◆ **INFORMATION GIVEN**
========

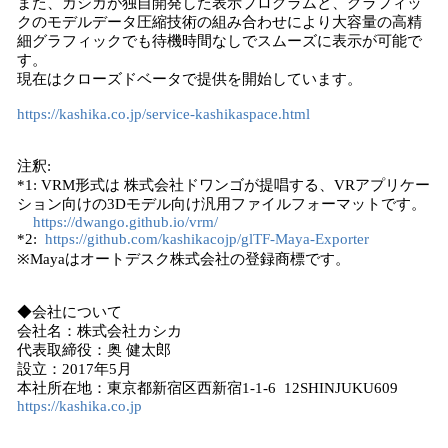
また、カシカが独自開発した表示プログラムと、グラフィッ
クのモデルデータ圧縮技術の組み合わせにより大容量の高精
細グラフィックでも待機時間なしでスムーズに表示が可能で
す。
現在はクローズドベータで提供を開始しています。
https://kashika.co.jp/service-kashikaspace.html
注釈:
*1: VRM形式は 株式会社ドワンゴが提唱する、VRアプリケー
ション向けの3Dモデル向け汎用ファイルフォーマットです。
https://dwango.github.io/vrm/
*2:
https://github.com/kashikacojp/glTF-Maya-Exporter
※Mayaはオートデスク株式会社の登録商標です。
◆会社について
会社名：株式会社カシカ
代表取締役：奥 健太郎
設立：2017年5月
本社所在地：東京都新宿区西新宿1-1-6 12SHINJUKU609
https://kashika.co.jp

========

◆ **ACTION ITEM**
Convert the text read from the records above into a JSON list of strings, with one string per line and blank lines omitted. Leave the pictures out of the answer.

◆ **EXERCISE RESULT**
[
  "また、カシカが独自開発した表示プログラムと、グラフィッ",
  "クのモデルデータ圧縮技術の組み合わせにより大容量の高精",
  "細グラフィックでも待機時間なしでスムーズに表示が可能で",
  "す。",
  "現在はクローズドベータで提供を開始しています。",
  "https://kashika.co.jp/service-kashikaspace.html",
  "注釈:",
  "*1: VRM形式は 株式会社ドワンゴが提唱する、VRアプリケー",
  "ション向けの3Dモデル向け汎用ファイルフォーマットです。",
  "https://dwango.github.io/vrm/",
  "*2:",
  "https://github.com/kashikacojp/glTF-Maya-Exporter",
  "※Mayaはオートデスク株式会社の登録商標です。",
  "◆会社について",
  "会社名：株式会社カシカ",
  "代表取締役：奥 健太郎",
  "設立：2017年5月",
  "本社所在地：東京都新宿区西新宿1-1-6 12SHINJUKU609",
  "https://kashika.co.jp"
]